[ENUNCIADO]: Reproduza sem qualquer alteração, no texto sobre as holdings familiares e a reforma tributária, tudo o que vai desde "A EC 132/23" até "à reforma tributária.".

A EC 132/23 impõe novos desafios às holdings familiares. Este artigo analisa impactos e traz orientações jurídicas para sucessão, estrutura societária e adaptação à reforma tributária.
Introdução
A holding familiar, figura jurídica cada vez mais presente no planejamento patrimonial e sucessório brasileiro, encontra-se em um momento de inflexão diante da promulgação da emenda constitucional 132/23, que instituiu a reforma tributária sobre o consumo. Embora o foco principal da reforma recaia sobre a unificação de tributos como PIS, Cofins, IPI, ICMS e ISS na CBS – Contribuição sobre Bens e Serviços e no IBS – Imposto sobre Bens e Serviços, seus efeitos indiretos e as discussões paralelas sobre a tributação da renda e do patrimônio acendem um alerta para as famílias empresárias e detentoras de patrimônio relevante. Este artigo visa analisar os principais impactos e desafios que a nova conjuntura tributária impõe às holdings familiares, bem como discutir estratégias jurídicas para a adaptação e preservação de sua eficácia como instrumento de gestão e sucessão.

[REGISTROS EXIBIDOS]:

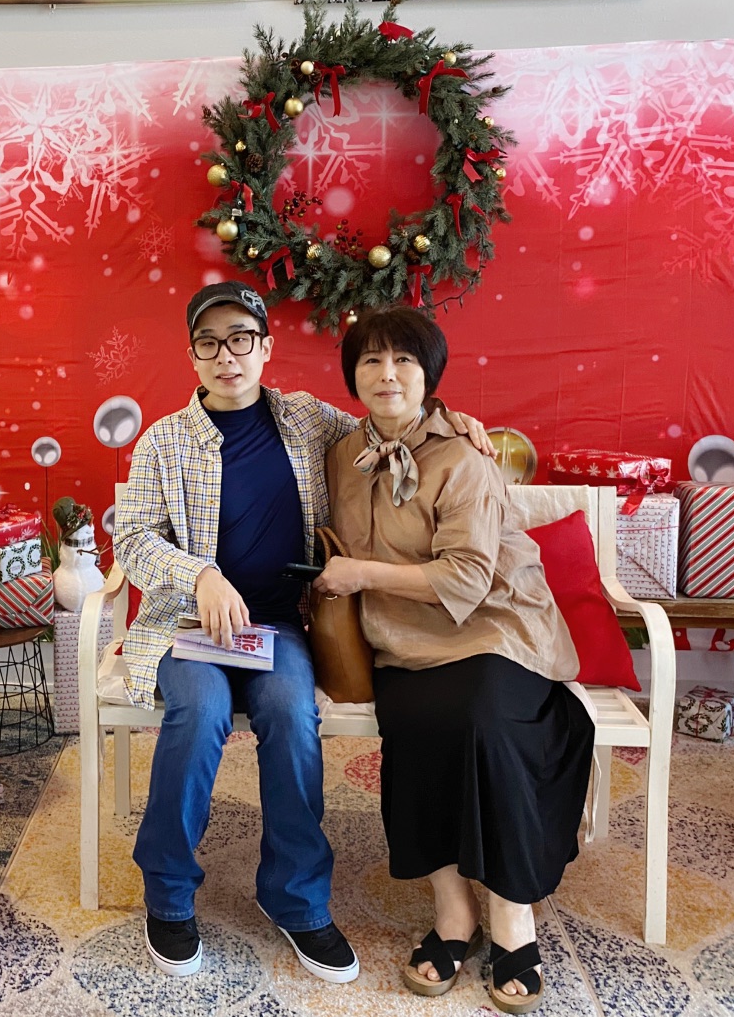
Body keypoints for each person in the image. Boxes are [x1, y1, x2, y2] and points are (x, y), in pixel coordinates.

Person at [114, 282, 492, 982]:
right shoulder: (163, 441)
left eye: (240, 340)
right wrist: (200, 575)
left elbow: (388, 423)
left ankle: (295, 898)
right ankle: (168, 894)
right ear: (192, 354)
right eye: (209, 342)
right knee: (196, 714)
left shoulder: (307, 420)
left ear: (265, 347)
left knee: (292, 713)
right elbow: (133, 540)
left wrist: (449, 418)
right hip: (189, 627)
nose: (226, 356)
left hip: (282, 626)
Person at [312, 306, 595, 1014]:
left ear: (430, 374)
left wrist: (361, 576)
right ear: (351, 375)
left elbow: (467, 580)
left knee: (485, 725)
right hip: (401, 641)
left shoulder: (465, 457)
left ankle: (511, 913)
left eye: (404, 360)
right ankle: (451, 910)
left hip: (494, 629)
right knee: (414, 724)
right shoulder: (337, 451)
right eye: (371, 360)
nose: (387, 374)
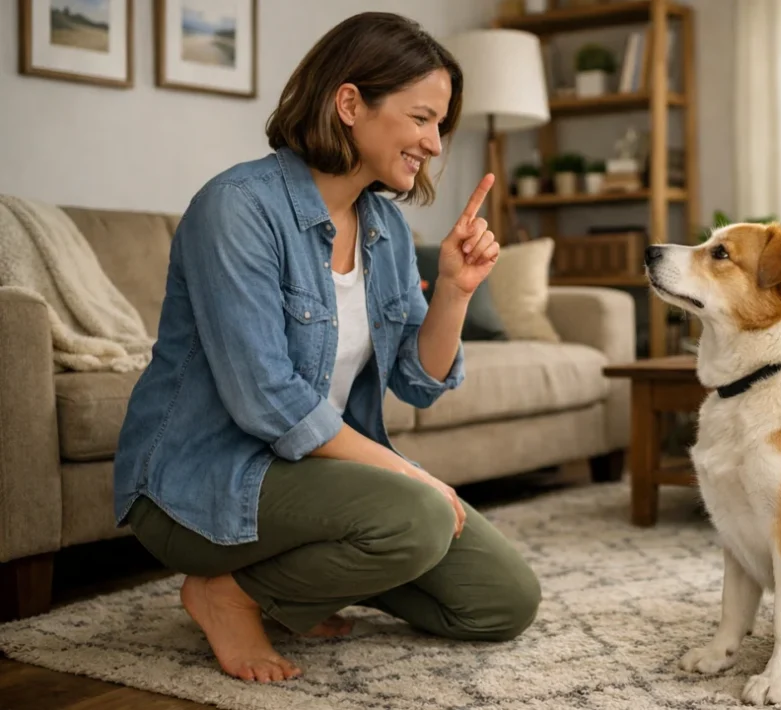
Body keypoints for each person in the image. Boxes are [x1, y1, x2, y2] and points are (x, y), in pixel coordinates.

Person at [112, 11, 540, 683]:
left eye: (440, 126)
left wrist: (455, 289)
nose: (433, 144)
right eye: (422, 118)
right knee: (420, 514)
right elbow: (267, 402)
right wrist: (408, 476)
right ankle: (225, 593)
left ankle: (294, 581)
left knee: (503, 601)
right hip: (199, 484)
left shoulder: (385, 229)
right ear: (349, 103)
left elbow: (416, 382)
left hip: (314, 486)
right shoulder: (238, 207)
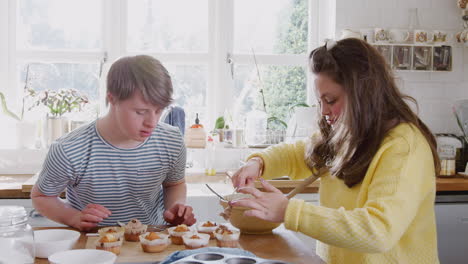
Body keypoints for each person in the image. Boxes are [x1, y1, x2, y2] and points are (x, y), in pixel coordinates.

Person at [230, 38, 440, 264]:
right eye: (321, 101)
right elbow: (300, 153)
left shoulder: (404, 147)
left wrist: (289, 212)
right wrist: (259, 163)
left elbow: (378, 231)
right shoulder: (349, 133)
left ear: (363, 93)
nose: (324, 111)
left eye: (331, 100)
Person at [31, 55, 196, 231]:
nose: (152, 122)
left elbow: (174, 184)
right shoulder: (68, 149)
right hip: (93, 246)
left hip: (152, 241)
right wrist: (73, 218)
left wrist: (175, 208)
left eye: (158, 111)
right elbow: (41, 197)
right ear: (112, 99)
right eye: (141, 112)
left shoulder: (172, 140)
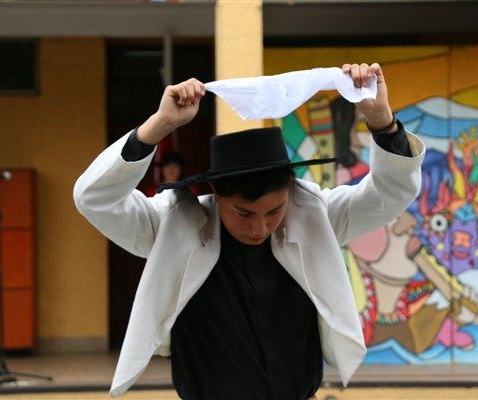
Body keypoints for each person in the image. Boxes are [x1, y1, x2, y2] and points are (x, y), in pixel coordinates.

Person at [73, 63, 425, 399]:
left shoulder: (317, 217)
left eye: (274, 211)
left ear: (290, 193)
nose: (259, 227)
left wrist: (382, 122)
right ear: (217, 196)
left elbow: (390, 193)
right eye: (243, 213)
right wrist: (159, 125)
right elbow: (94, 198)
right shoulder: (172, 226)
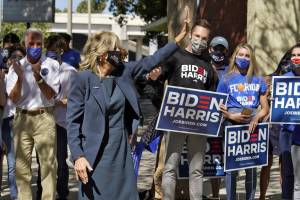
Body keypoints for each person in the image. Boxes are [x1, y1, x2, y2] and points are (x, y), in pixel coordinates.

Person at [67, 19, 188, 198]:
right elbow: (72, 122)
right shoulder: (83, 79)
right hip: (93, 155)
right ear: (102, 54)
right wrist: (78, 156)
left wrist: (178, 39)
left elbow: (153, 60)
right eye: (116, 49)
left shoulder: (124, 72)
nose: (121, 53)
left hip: (120, 151)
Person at [161, 19, 219, 200]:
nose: (199, 40)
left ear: (207, 42)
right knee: (170, 167)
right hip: (175, 120)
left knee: (196, 170)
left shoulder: (208, 66)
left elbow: (212, 96)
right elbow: (158, 76)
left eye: (204, 38)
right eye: (197, 36)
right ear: (190, 35)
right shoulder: (175, 56)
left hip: (199, 123)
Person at [6, 28, 60, 200]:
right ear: (24, 44)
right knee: (21, 168)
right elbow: (13, 98)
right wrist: (21, 78)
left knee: (48, 167)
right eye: (31, 44)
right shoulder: (16, 67)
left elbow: (52, 95)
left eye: (39, 44)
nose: (35, 47)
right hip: (22, 119)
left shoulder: (52, 65)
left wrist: (37, 76)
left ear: (43, 45)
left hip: (44, 117)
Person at [217, 43, 269, 200]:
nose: (243, 58)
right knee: (231, 168)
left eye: (247, 56)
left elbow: (265, 108)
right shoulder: (226, 79)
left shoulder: (258, 80)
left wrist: (256, 117)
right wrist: (231, 116)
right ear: (234, 57)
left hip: (252, 127)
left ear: (251, 58)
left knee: (251, 167)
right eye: (240, 55)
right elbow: (218, 107)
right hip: (231, 125)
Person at [36, 35, 77, 200]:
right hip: (42, 121)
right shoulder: (40, 68)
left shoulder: (70, 71)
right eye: (51, 49)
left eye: (57, 50)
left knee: (61, 160)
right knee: (43, 161)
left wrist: (60, 102)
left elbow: (75, 99)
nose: (54, 52)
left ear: (62, 51)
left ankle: (62, 193)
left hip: (61, 122)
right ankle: (41, 193)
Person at [0, 45, 25, 200]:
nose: (17, 60)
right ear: (9, 60)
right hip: (10, 120)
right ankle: (15, 196)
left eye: (20, 57)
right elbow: (14, 98)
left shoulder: (29, 74)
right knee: (12, 162)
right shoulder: (8, 76)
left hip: (27, 119)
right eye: (14, 57)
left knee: (23, 162)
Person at [208, 36, 230, 199]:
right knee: (213, 161)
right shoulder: (203, 67)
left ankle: (229, 193)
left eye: (222, 49)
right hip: (205, 121)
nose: (218, 52)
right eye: (216, 48)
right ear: (210, 49)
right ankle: (215, 196)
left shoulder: (231, 71)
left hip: (226, 121)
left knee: (227, 160)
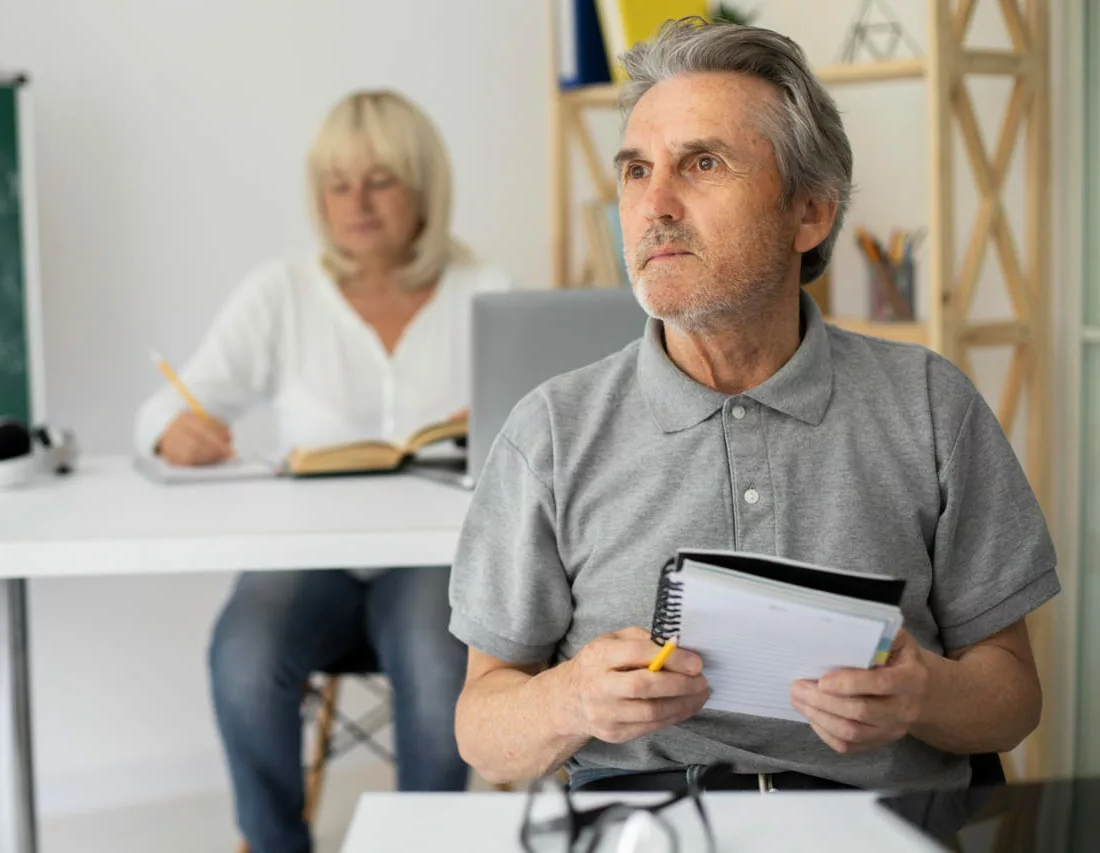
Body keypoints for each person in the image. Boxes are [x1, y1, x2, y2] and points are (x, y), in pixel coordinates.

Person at [448, 18, 1059, 795]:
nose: (655, 204)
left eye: (703, 163)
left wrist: (923, 694)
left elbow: (1013, 700)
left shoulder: (933, 406)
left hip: (880, 823)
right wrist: (571, 699)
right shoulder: (550, 431)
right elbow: (483, 732)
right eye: (637, 171)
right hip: (650, 827)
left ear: (810, 212)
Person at [134, 90, 511, 853]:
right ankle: (275, 843)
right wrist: (178, 433)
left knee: (442, 662)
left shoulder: (486, 288)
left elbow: (539, 432)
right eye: (338, 183)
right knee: (243, 656)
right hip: (306, 559)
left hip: (432, 561)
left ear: (423, 187)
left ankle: (425, 843)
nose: (357, 202)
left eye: (381, 179)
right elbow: (156, 419)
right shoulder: (282, 290)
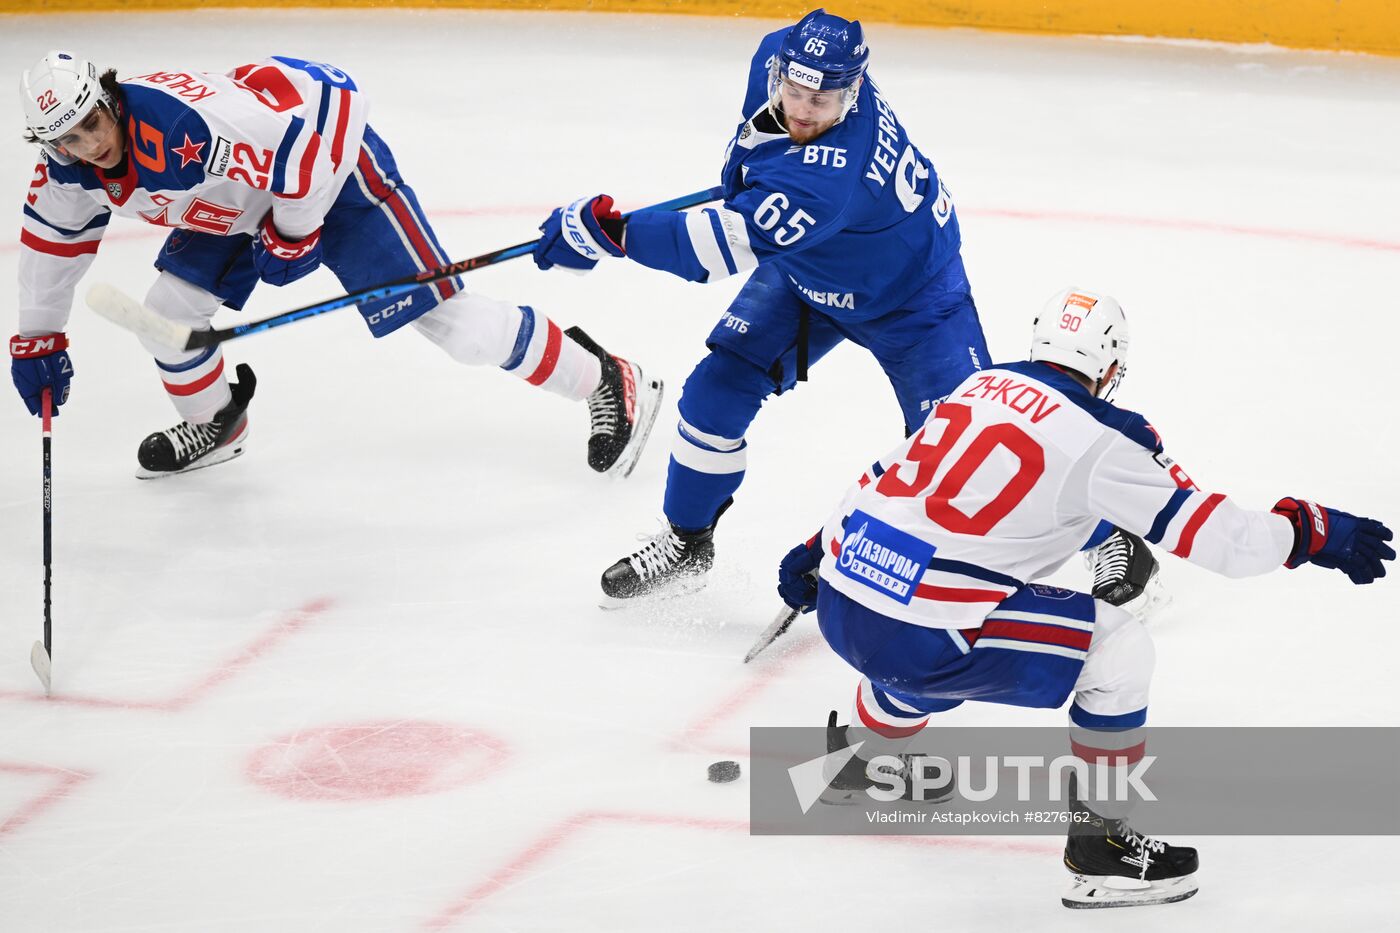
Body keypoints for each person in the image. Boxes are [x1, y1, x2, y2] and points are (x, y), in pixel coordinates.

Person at [775, 287, 1393, 908]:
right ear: (1112, 367)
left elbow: (886, 479)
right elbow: (1218, 540)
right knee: (1115, 648)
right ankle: (1102, 849)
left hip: (845, 593)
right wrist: (1310, 530)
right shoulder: (1107, 433)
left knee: (956, 605)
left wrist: (813, 551)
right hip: (923, 635)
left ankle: (867, 756)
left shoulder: (975, 387)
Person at [12, 51, 661, 479]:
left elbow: (304, 148)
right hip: (236, 197)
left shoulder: (188, 123)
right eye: (67, 138)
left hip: (331, 162)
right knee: (167, 315)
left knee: (456, 329)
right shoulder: (69, 169)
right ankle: (216, 421)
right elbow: (51, 242)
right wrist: (37, 335)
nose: (88, 145)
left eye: (92, 123)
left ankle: (603, 376)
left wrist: (293, 235)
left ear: (108, 97)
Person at [531, 9, 995, 604]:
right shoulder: (779, 57)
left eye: (823, 102)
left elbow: (704, 250)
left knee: (972, 455)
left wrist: (608, 233)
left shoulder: (828, 184)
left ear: (853, 94)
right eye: (795, 91)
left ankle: (1109, 537)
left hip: (914, 297)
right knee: (711, 398)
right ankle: (687, 544)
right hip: (811, 272)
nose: (803, 110)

[RESPOSTA AO EXERCÍCIO]:
A EC 132/23 impõe novos desafios às holdings familiares. Este artigo analisa impactos e traz orientações jurídicas para sucessão, estrutura societária e adaptação à reforma tributária.